Allows more requests than available data. (#19)

patemotter · web-flow · commit 2a91d3820c46 · 2024-03-26T13:05:01.000-07:00
diff --git a/benchmarks/benchmark_serving.py b/benchmarks/benchmark_serving.py
@@ -127,6 +127,7 @@ def sample_requests(
     tokenizer: Any,
     max_output_length: int,
     conversation_starter: str,
+    oversample_multiplier: float=1.2,
 ) -> List[InputRequest]:
   # Load the dataset.
   with open(dataset_path) as f:
@@ -143,8 +144,16 @@ def sample_requests(
       for data in dataset
   ]
 
+  # Create necessary number of requests even if bigger than dataset size
+  sampled_indices = random.sample(range(len(dataset)),
+                                  min(int(num_requests * oversample_multiplier), len(dataset)))

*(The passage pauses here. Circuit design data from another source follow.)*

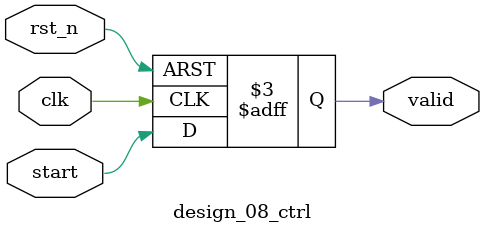
<source format=v>
module design_08_ctrl(
  input  clk,
  input  rst_n,
  input  start,
  output reg valid
);
  reg start_q;
  always @(posedge clk or negedge rst_n) begin
    if (!rst_n) begin
      valid <= 1'b0;
      start_q <= 1'b0;
    end else begin
      start_q <= start;
      valid <= start;
    end
  end
endmodule

</source>
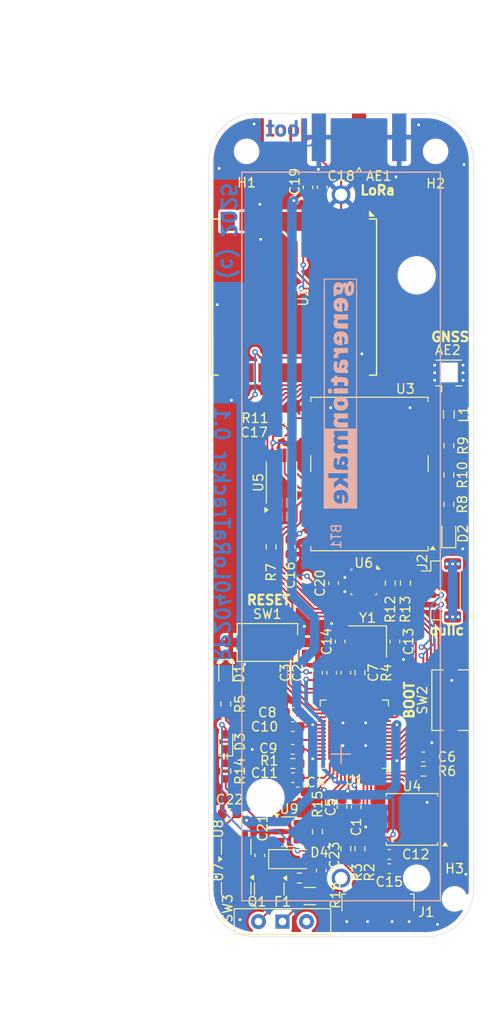
<source format=kicad_pcb>
(kicad_pcb
	(version 20240108)
	(generator "pcbnew")
	(generator_version "8.0")
	(general
		(thickness 1.6)
		(legacy_teardrops no)
	)
	(paper "A4")
	(title_block
		(title "RP2040LoRaTracker")
		(date "2025-04-20")
		(rev "0.1")
		(company "generationmake")
	)
	(layers
		(0 "F.Cu" signal)
		(31 "B.Cu" signal)
		(32 "B.Adhes" user "B.Adhesive")
		(33 "F.Adhes" user "F.Adhesive")
		(34 "B.Paste" user)
		(35 "F.Paste" user)
		(36 "B.SilkS" user "B.Silkscreen")
		(37 "F.SilkS" user "F.Silkscreen")
		(38 "B.Mask" user)
		(39 "F.Mask" user)
		(40 "Dwgs.User" user "User.Drawings")
		(41 "Cmts.User" user "User.Comments")
		(42 "Eco1.User" user "User.Eco1")
		(43 "Eco2.User" user "User.Eco2")
		(44 "Edge.Cuts" user)
		(45 "Margin" user)
		(46 "B.CrtYd" user "B.Courtyard")
		(47 "F.CrtYd" user "F.Courtyard")
		(48 "B.Fab" user)
		(49 "F.Fab" user)
		(50 "User.1" user)
		(51 "User.2" user)
		(52 "User.3" user)
		(53 "User.4" user)
		(54 "User.5" user)
		(55 "User.6" user)
		(56 "User.7" user)
		(57 "User.8" user)
		(58 "User.9" user)
	)
	(setup
		(pad_to_mask_clearance 0)
		(allow_soldermask_bridges_in_footprints no)
		(pcbplotparams
			(layerselection 0x00010fc_ffffffff)
			(plot_on_all_layers_selection 0x0000000_00000000)
			(disableapertmacros no)
			(usegerberextensions no)
			(usegerberattributes yes)
			(usegerberadvancedattributes yes)
			(creategerberjobfile yes)
			(dashed_line_dash_ratio 12.000000)
			(dashed_line_gap_ratio 3.000000)
			(svgprecision 4)
			(plotframeref no)
			(viasonmask no)
			(mode 1)
			(useauxorigin no)
			(hpglpennumber 1)
			(hpglpenspeed 20)
			(hpglpendiameter 15.000000)
			(pdf_front_fp_property_popups yes)
			(pdf_back_fp_property_popups yes)
			(dxfpolygonmode yes)
			(dxfimperialunits yes)
			(dxfusepcbnewfont yes)
			(psnegative no)
			(psa4output no)
			(plotreference yes)
			(plotvalue yes)
			(plotfptext yes)
			(plotinvisibletext no)
			(sketchpadsonfab no)
			(subtractmaskfromsilk no)
			(outputformat 1)
			(mirror no)
			(drillshape 1)
			(scaleselection 1)
			(outputdirectory "")
		)
	)
	(net 0 "")
	(net 1 "GND")
	(net 2 "/LoRa GNSS/LORA_ANTENNA")
	(net 3 "/LoRa GNSS/NEO_ANTENNA")
	(net 4 "+BATT")
	(net 5 "+1V1")
	(net 6 "+3V3")
	(net 7 "/RP2040/ADC_AVDD")
	(net 8 "/RP2040/XIN")
	(net 9 "/RP2040/XR")
	(net 10 "/RP2040/D1_R")
	(net 11 "/LoRa GNSS/D2_R")
	(net 12 "Net-(L1-Pad1)")
	(net 13 "/RP2040/USB_DP")
	(net 14 "/RP2040/USB_DPX")
	(net 15 "/RP2040/USB_DMX")
	(net 16 "/RP2040/USB_DM")
	(net 17 "/RP2040/XOUT")
	(net 18 "/RP2040/GPIO25")
	(net 19 "/RP2040/QSPI_SS")
	(net 20 "Net-(R6-Pad1)")
	(net 21 "/RP2040/LORA_DIO0_R")
	(net 22 "LORA_DIO0")
	(net 23 "/LoRa GNSS/TIMEPULSE")
	(net 24 "/LoRa GNSS/VCC_RF")
	(net 25 "/LoRa GNSS/NEO_RESET")
	(net 26 "Net-(U3-LNA_EN)")
	(net 27 "unconnected-(U1-GPIO23-Pad35)")
	(net 28 "unconnected-(U1-GPIO26_ADC0-Pad38)")
	(net 29 "unconnected-(U1-GPIO22-Pad34)")
	(net 30 "unconnected-(U1-GPIO20-Pad31)")
	(net 31 "SERIAL_RX")
	(net 32 "unconnected-(U1-GPIO15-Pad18)")
	(net 33 "unconnected-(U1-GPIO28_ADC2-Pad40)")
	(net 34 "SPI_SCK")
	(net 35 "unconnected-(U1-GPIO11-Pad14)")
	(net 36 "/RP2040/QSPI_SD3")
	(net 37 "unconnected-(U1-SWCLK-Pad24)")
	(net 38 "unconnected-(U1-GPIO6-Pad8)")
	(net 39 "unconnected-(U1-SWD-Pad25)")
	(net 40 "I2C_SCL")
	(net 41 "unconnected-(U1-GPIO12-Pad15)")
	(net 42 "LORA_CS")
	(net 43 "/RP2040/QSPI_SD2")
	(net 44 "/RP2040/QSPI_SD1")
	(net 45 "unconnected-(U1-GPIO24-Pad36)")
	(net 46 "unconnected-(U1-GPIO27_ADC1-Pad39)")
	(net 47 "unconnected-(U1-GPIO21-Pad32)")
	(net 48 "unconnected-(U1-GPIO3-Pad5)")
	(net 49 "unconnected-(U1-GPIO29_ADC3-Pad41)")
	(net 50 "unconnected-(U1-GPIO17-Pad28)")
	(net 51 "/RP2040/QSPI_SD0")
	(net 52 "SERIAL_TX")
	(net 53 "unconnected-(U1-GPIO7-Pad9)")
	(net 54 "SPI_MISO")
	(net 55 "/RP2040/QSPI_SCLK")
	(net 56 "/RP2040/RUN")
	(net 57 "SPI_MOSI")
	(net 58 "LORA_RESET")
	(net 59 "unconnected-(U1-GPIO13-Pad16)")
	(net 60 "unconnected-(U1-GPIO8-Pad11)")
	(net 61 "unconnected-(J2-MountPin-PadMP)")
	(net 62 "unconnected-(U1-GPIO14-Pad17)")
	(net 63 "unconnected-(U2-DIO5-Pad11)")
	(net 64 "unconnected-(U2-DIO3-Pad8)")
	(net 65 "unconnected-(U2-DIO1-Pad6)")
	(net 66 "unconnected-(U2-DIO2-Pad7)")
	(net 67 "unconnected-(U2-DIO4-Pad10)")
	(net 68 "/LoRa GNSS/NEO_I2C_SDA")
	(net 69 "unconnected-(U3-D_SEL-Pad2)")
	(net 70 "unconnected-(U3-~{SAFEBOOT}-Pad1)")
	(net 71 "unconnected-(U3-RESERVED-Pad15)")
	(net 72 "unconnected-(U3-RESERVED-Pad17)")
	(net 73 "/LoRa GNSS/NEO_I2C_SCL")
	(net 74 "unconnected-(U3-USB_DP-Pad6)")
	(net 75 "unconnected-(U3-USB_DM-Pad5)")
	(net 76 "unconnected-(U3-RESERVED-Pad16)")
	(net 77 "unconnected-(U3-VDD_USB-Pad7)")
	(net 78 "unconnected-(U3-EXTINT-Pad4)")
	(net 79 "unconnected-(U3-V_BCKP-Pad22)")
	(net 80 "unconnected-(J1-ID-Pad4)")
	(net 81 "I2C_SDA")
	(net 82 "Net-(U7-~{RESET})")
	(net 83 "unconnected-(U8-NR-Pad4)")
	(net 84 "VCC")
	(net 85 "VBUS")
	(net 86 "Net-(D3-K)")
	(net 87 "Net-(Q1-G)")
	(net 88 "Net-(U9-STAT)")
	(net 89 "Net-(U9-PROG)")
	(net 90 "Net-(BT1-+)")
	(net 91 "Net-(SW3-B)")
	(net 92 "unconnected-(SW3-C-Pad2)")
	(footprint "LED_SMD:LED_0603_1608Metric" (layer "F.Cu") (at 126.8 113.2 -90))
	(footprint "Resistor_SMD:R_0603_1608Metric" (layer "F.Cu") (at 134.6 134.8))
	(footprint "generationmake:generationmake_small_solder" (layer "F.Cu") (at 153.4 69.5 90))
	(footprint "Resistor_SMD:R_0603_1608Metric" (layer "F.Cu") (at 141 131.7 90))
	(footprint "RF_GPS:ublox_NEO" (layer "F.Cu") (at 142 92.1 180))
	(footprint "Inductor_SMD:L_0805_2012Metric" (layer "F.Cu") (at 150.4 85.8 90))
	(footprint "MountingHole:MountingHole_2.2mm_M2" (layer "F.Cu") (at 149 58))
	(footprint "Capacitor_SMD:C_0603_1608Metric" (layer "F.Cu") (at 144.1 133.8))
	(footprint "Resistor_SMD:R_0603_1608Metric" (layer "F.Cu") (at 131.6 99.8 90))
	(footprint "Capacitor_SMD:C_0603_1608Metric" (layer "F.Cu") (at 136.9 134 -90))
	(footprint "Capacitor_SMD:C_0603_1608Metric" (layer "F.Cu") (at 137 61.8 90))
	(footprint "Capacitor_SMD:C_0603_1608Metric" (layer "F.Cu") (at 139.5 113.1 90))
	(footprint "Resistor_SMD:R_0603_1608Metric" (layer "F.Cu") (at 147.7 123.5 180))
	(footprint "Resistor_SMD:R_0603_1608Metric" (layer "F.Cu") (at 126.8 116.4 90))
	(footprint "Package_TO_SOT_SMD:SOT-23" (layer "F.Cu") (at 131.4 135.9625 -90))
	(footprint "Package_TO_SOT_SMD:SOT-23-5" (layer "F.Cu") (at 133.5 129.9))
	(footprint "Capacitor_SMD:C_0603_1608Metric" (layer "F.Cu") (at 139.1 127.3 -90))
	(footprint "Fuse:Fuse_1206_3216Metric" (layer "F.Cu") (at 135.7 136.7))
	(footprint "RF_Module:Ai-Thinker-Ra-01-LoRa" (layer "F.Cu") (at 134 73.4 -90))
	(footprint "LED_SMD:LED_0603_1608Metric" (layer "F.Cu") (at 150.4 98.4 90))
	(footprint "Capacitor_SMD:C_0603_1608Metric" (layer "F.Cu") (at 135.5 61.8 90))
	(footprint "Capacitor_SMD:C_0603_1608Metric" (layer "F.Cu") (at 127.2 128 180))
	(footprint "Capacitor_SMD:C_0603_1608Metric" (layer "F.Cu") (at 130.4 132.4 90))
	(footprint "Capacitor_SMD:C_0603_1608Metric" (layer "F.Cu") (at 133.9 124.2 180))
	(footprint "Resistor_SMD:R_0603_1608Metric" (layer "F.Cu") (at 126.8 123.5 90))
	(footprint "Connector_Coaxial:U.FL_Hirose_U.FL-R-SMT-1_Vertical" (layer "F.Cu") (at 150.4 81.9 90))
	(footprint "LED_SMD:LED_0603_1608Metric" (layer "F.Cu") (at 126.8 120.4 90))
	(footprint "Package_SO:TSSOP-8_4.4x3mm_P0.65mm" (layer "F.Cu") (at 132.7 93 90))
	(footprint "Resistor_SMD:R_0603_1608Metric" (layer "F.Cu") (at 133 86.2))
	(footprint "Capacitor_SMD:C_0603_1608Metric" (layer "F.Cu") (at 138.2025 103.6325 90))
	(footprint "Resistor_SMD:R_0603_1608Metric" (layer "F.Cu") (at 150.4 95.3 -90))
	(footprint "Resistor_SMD:R_0603_1608Metric" (layer "F.Cu") (at 145.8025 103.6325 -90))
	(footprint "Capacitor_SMD:C_0603_1608Metric" (layer "F.Cu") (at 133.9 117.3 180))
	(footprint "Resistor_SMD:R_0603_1608Metric" (layer "F.Cu") (at 136.5 129.9 90))
	(footprint "Capacitor_SMD:C_0603_1608Metric"
		(layer "F.Cu")
		(uuid "8e6692d4-bc33-4d3d-b0e6-ee14bae810e7")
		(at 133 87.7)
		(descr "Capacitor SMD 0603 (1608 Metric), square (rectangular) end terminal, IPC_7351 nominal, (Body size source: IPC-SM-782 page 76, https://www.pcb-3d.com/wordpress/wp-content/uploads/ipc-sm-782a_amendment_1_and_2.pdf), generated with kicad-footprint-generator")
		(tags "capacitor")
		(property "Reference" "C17"
			(at -3.2 0 0)
			(layer "F.SilkS")
			(uuid "a941aaa1-0b20-4868-8fc0-f884f3bf3441")
			(effects
				(font
					(size 1 1)
					(thickness 0.15)
				)
			)
		)
		(property "Value" "100 nF"
			(at 0 1.43 0)
			(layer "F.Fab")
			(uuid "2233f9ac-f77f-4865-9d85-5a107ec8dc55")
			(effects
				(font
					(size 1 1)
					(thickness 0.15)
				)
			)
		)
		(property "Footprint" "Capacitor_SMD:C_0603_1608Metric"
			(at 0 0 0)
			(unlocked yes)
			(layer "F.Fab")
			(hide yes)
			(uuid "3d5444fa-62fe-49a8-bd1c-40589ff55877")
			(effects
				(font
					(size 1.27 1.27)
					(thickness 0.15)
				)
			)
		)
		(property "Datasheet" ""
			(at 0 0 0)
			(unlocked yes)
			(layer "F.Fab")
			(hide yes)
			(uuid "0b6dc319-3a80-4e41-871e-6f8a8dab0692")
			(effects
				(font
					(size 1.27 1.27)
					(thickness 0.15)
				)
			)
		)
		(property "Description" "Unpolarized capacitor, small symbol"
			(at 0 0 0)
			(unlocked yes)
			(layer "F.Fab")
			(hide yes)
			(uuid "251e77ac-8fb6-401f-9eb6-c57994813b0a")
			(effects
				(font
					(size 1.27 1.27)
					(thickness 0.15)
				)
			)
		)
		(property ki_fp_filters "C_*")
		(path "/eaeb2dbb-82d1-4bb1-aa6e-4edb004b54b5/c17da8f4-e1b0-4773-b7cb-ed1cc4447503")
		(sheetname "LoRa GNSS")
		(sheetfile "lora_gnss.kicad_sch")
		(attr smd)
		(fp_line
			(start -0.14058 -0.51)
			(end 0.14058 -0.51)
			(stroke
				(width 0.12)
				(type solid)
			)
			(layer "F.SilkS")
			(uuid "074bdcdf-b2b7-42f1-b854-d1c17b207406")
		)
		(fp_line
			(start -0.14058 0.51)
			(end 0.14058 0.51)
			(stroke
				(width 0.12)
				(type solid)
			)
			(layer "F.SilkS")
			(uuid "a6ed9763-e02a-4a21-a978-b48a6f0d78e6")
		)
		(fp_line
			(start -1.48 -0.73)
			(end 1.48 -0.73)
			(stroke
				(width 0.05)
				(type solid)
			)
			(layer "F.CrtYd")
			(uuid "73a595a0-5a6c-4226-b3bb-b9250aa61ef8")
		)
		(fp_line
			(start -1.48 0.73)
			(end -1.48 -0.73)
			(stroke
				(width 0.05)
				(type solid)
			)
			(layer "F.CrtYd")
			(uuid "e1c5729e-12b6-47a4-951c-c090ba4ab05d")
		)
		(fp_line
			(start 1.48 -0.73)
			(end 1.48 0.73)
			(stroke
				(width 0.05)
				(type solid)
			)
			(layer "F.CrtYd")
			(uuid "379f7b64-11be-4b9b-876a-2cdee583957f")
		)
		(fp_line
			(start 1.48 0.73)
			(end -1.48 0.73)
			(stroke
				(width 0.05)
				(type solid)
			)
			(layer "F.CrtYd")
			(uuid "2b30e74f-8057-4d4a-af13-f820a454c596")
		)
		(fp_line
			(start -0.8 -0.4)
			(end 0.8 -0.4)
			(stroke
				(width 0.1)
				(type solid)
			)
			(layer "F.Fab")
			(uuid "329582b4-124b-44eb-95a7-4207516a236a")
		)
		(fp_line
			(start -0.8 0.4)
			(end -0.8 -0.4)
			(stroke
				(width 0.1)
				(type solid)
			)
			(layer "F.Fab")
			(uuid "1d6f9420-1808-4866-9989-3b2b408556db")
		)
		(fp_line
			(start 0.8 -0.4)
			(end 0.8 0.4)
			(stroke
				(width 0.1)
				(type solid)
			)
			(layer "F.Fab")
			(uuid "632197df-ada4-4180-a987-76a9298ab513")
		)
		(fp_line
			(start 0.8 0.4)
			(end -0.8 0.4)
			(stroke
				(width 0.1)
				(type solid)
			)
			(layer "F.Fab")
			(uuid "f398ed71-b6b7-4887-8595-ba505a0317ee")
		)
		(fp_text user "${REFERENCE}"
			(at 0 0 0)
			(layer "F.Fab")
			(uuid "5b5414fb-bb08-43a6-a9e9-1efce22ef827")
			(effects
				(font
					(size 0.4 0.4)
					(thickness 0.06)
				)
			)
		)
		(pad "1" smd roundrect
			(at -0.775 0)
			(size 0.9 0.95)
			(layers "F.Cu" "F.Paste" "F.Mask")
			(roundrect_rratio 0.25)
			(net 6 "+3V3")
			(pintype "passive")
			(uuid "01b1d27d-401f-4f1b-97e6-001c181c07b7")
		)
		(pad "2" smd roundrect
			(at 0.775 0)
			(size 0.9 0.95)
			(layers "F.Cu" "F.Paste" "F.Mask")
			(roundrect_rratio 0.25)
			(net 1 "GND")
			(pintype "pa
... [575768 chars truncated]
</source>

+  if num_requests > len(sampled_indices):
+    print(f"Number of requests {num_requests} is larger than size of dataset {len(dataset)}.\n",
+          f"Repeating data to meet number of requests.\n")
+    sampled_indices = sampled_indices * int(np.ceil(num_requests / len(sampled_indices)))
+
+  print(f"{len(sampled_indices)=}")
   # some of these will be filtered out, so sample more than we need
-  sampled_indices = random.sample(range(len(dataset)), int(num_requests * 1.2))
   dataset = [dataset[i] for i in sampled_indices]
 
   # Tokenize the prompts and completions.